From HAE Portugal (ADAH)

This past December 2021, ADAH held the second online event of its annual conference, under the theme of the advantages and challenges towards the autonomy process of patients with HAE. The occasion was meant to promote the share of up-to-date scientific knowledge on the disease, while providing an opportunity for doctors, patients, and association representatives to meet, interact and debate under the same roof. 

The conference was divided into three panels:

  • The scientific panel, coordinated by Professor Manuel Branco Ferreira, was comprised of four presentations by specialists in HAE from Portugal and Brazil, who addressed topics such as genetics and Angioedema; the life quality of those affected by HAE; the real experience of a patient in a peripheral hospital; as well as the Portuguese legislation on HAE and its importance for patients.
  • This was followed by a panel constituted by Patient Associations, highlighting their contribution towards the process of empowering HAE patients. The debate versed around the main difficulties faced by these entities, and the obstacles presented by both the Ministry of Health and some hospitals against the widespread practice of home treatment for patients with HAE, allegedly the high cost of medication, and the risk of medicine wastage, due to expiration dates. On this panel, ADAH was joined by HAEi, represented by Executive Vice President & COO Henrik Balle Boysen and Regional Patient Advocate Maria Ferron.
  • Lastly, a panel of patients reunited several testimonies focused on the impact of HAE in their personal and family trajectories, before and after accessing home treatment. There was a consensual reference to the significant improvement in the patients’ life quality through home therapy, emphasizing the practical and rapid resolution of acute crises. Also mentioned were the decrease in the numbers of hospital visits, and in school and professional absenteeism levels.

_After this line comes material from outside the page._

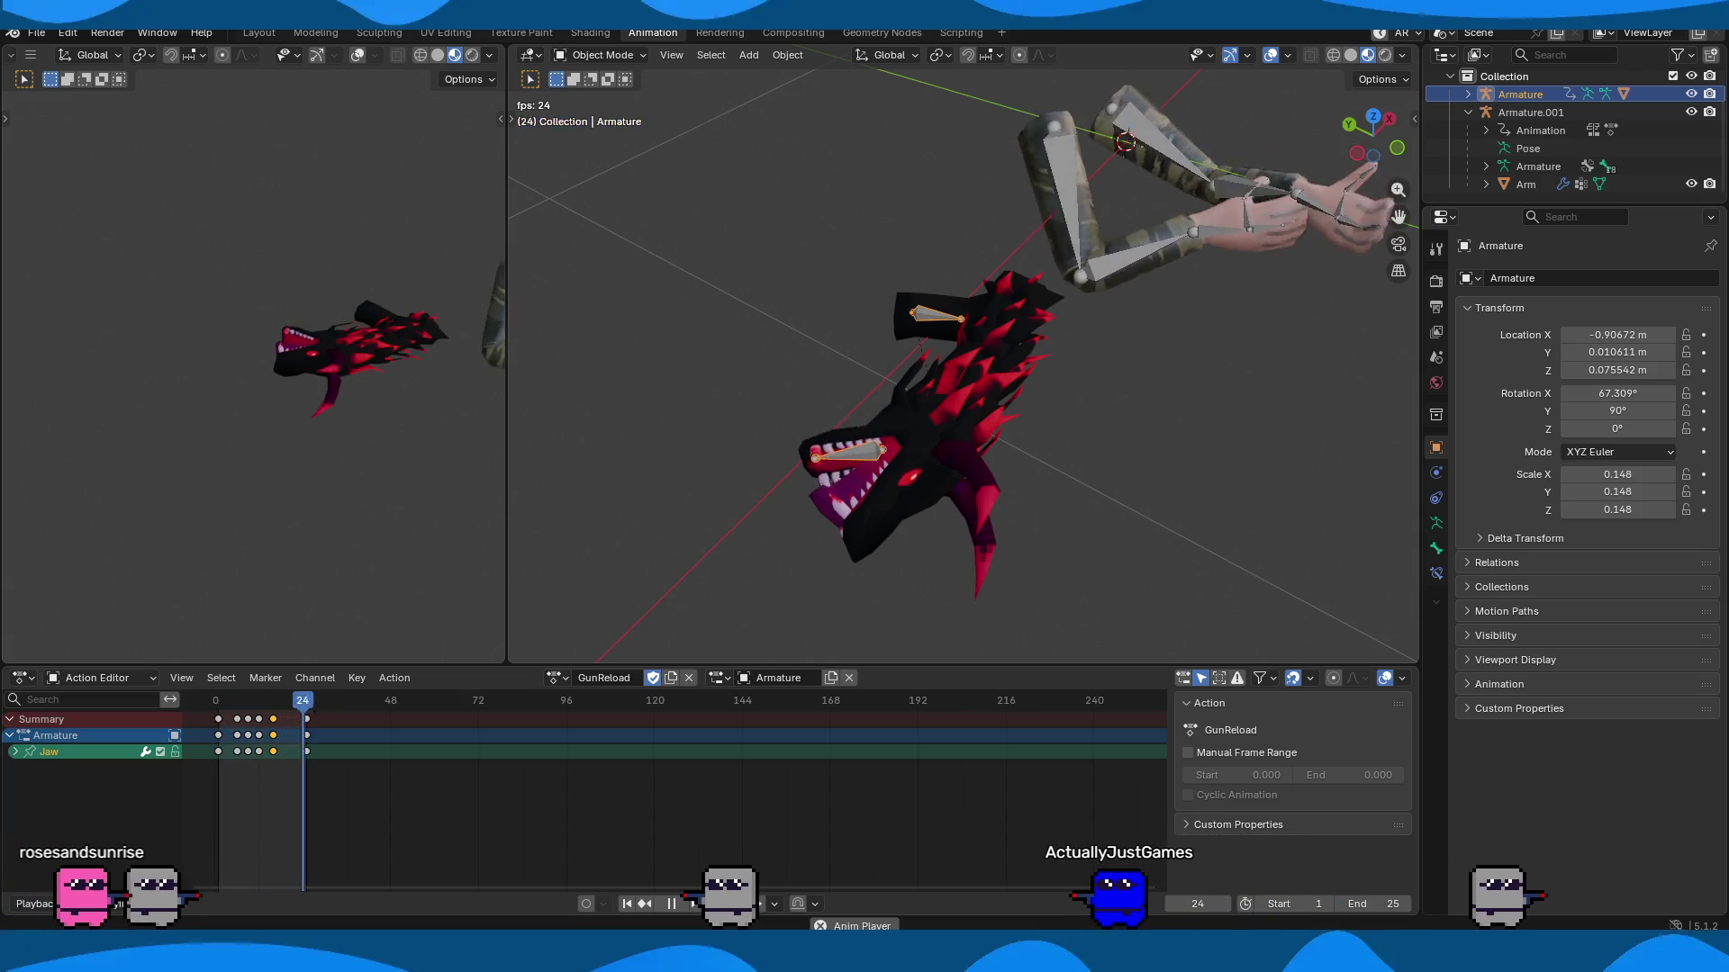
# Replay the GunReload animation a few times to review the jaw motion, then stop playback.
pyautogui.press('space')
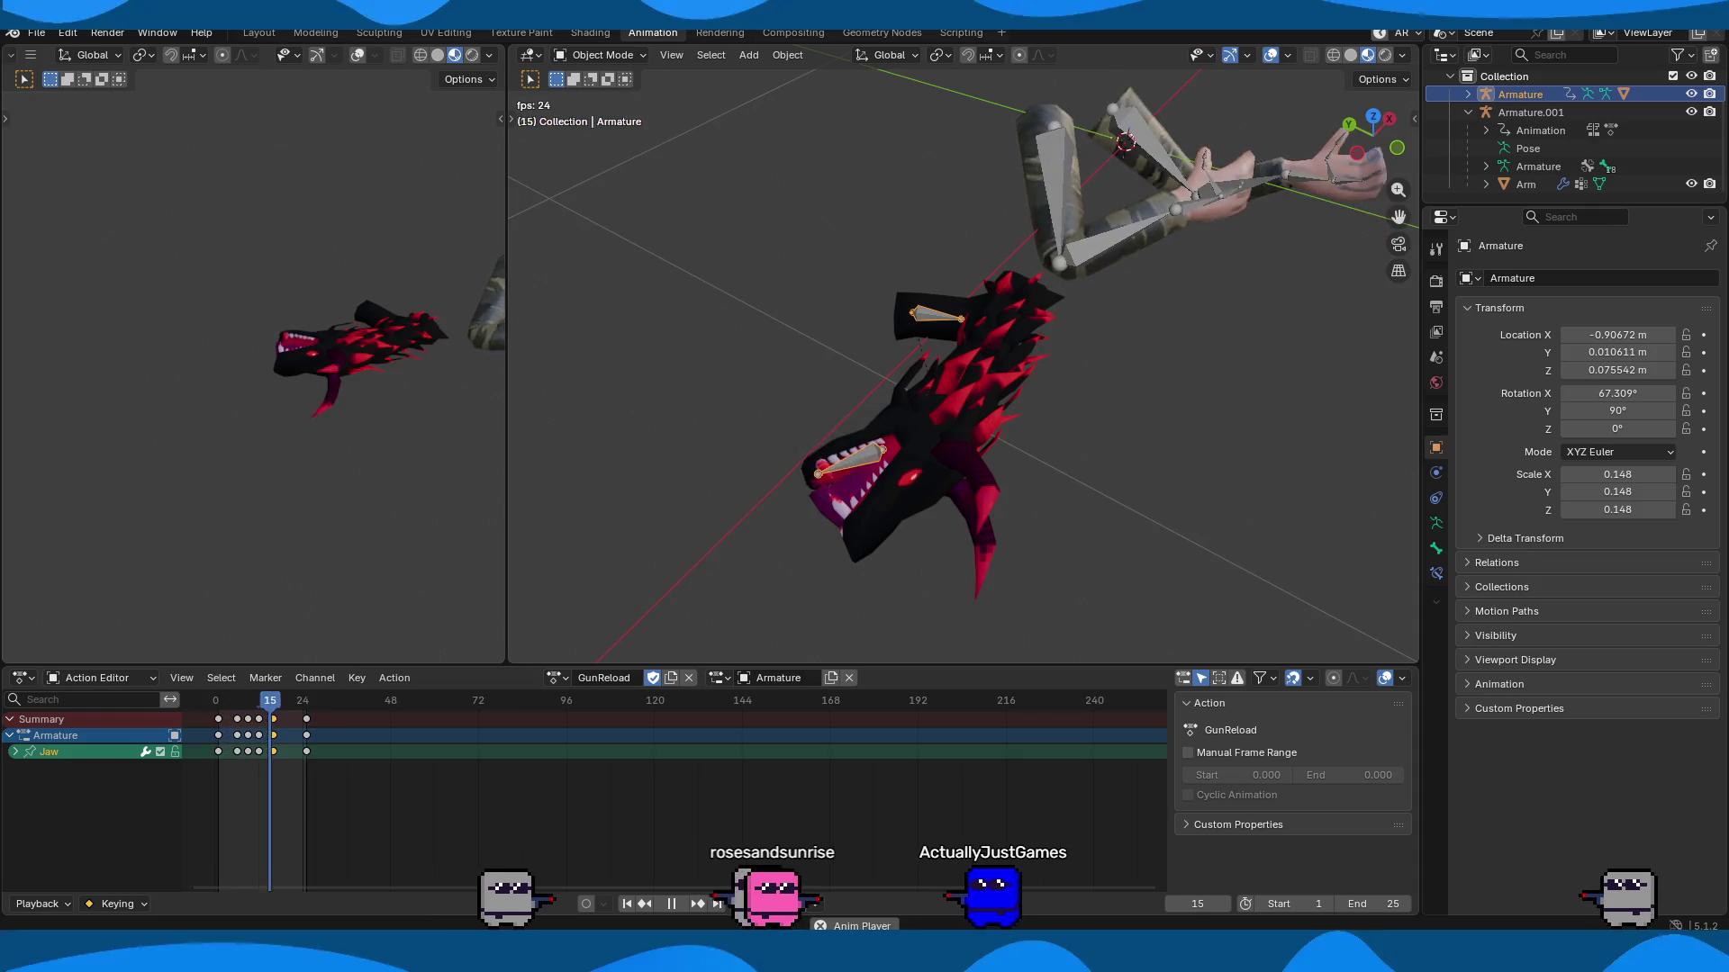
pyautogui.press('space')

An important Q&A session followed, resulting in a widespread exchange of experiences between the attending patients, association representatives and doctors. Notwithstanding the difficulties still faced by those affected by HAE towards acquiring treatment autonomy, we acknowledge its undeniable progress in Portugal. It’s time to consolidate it and, more importantly, make it available to all of those who will benefit from it.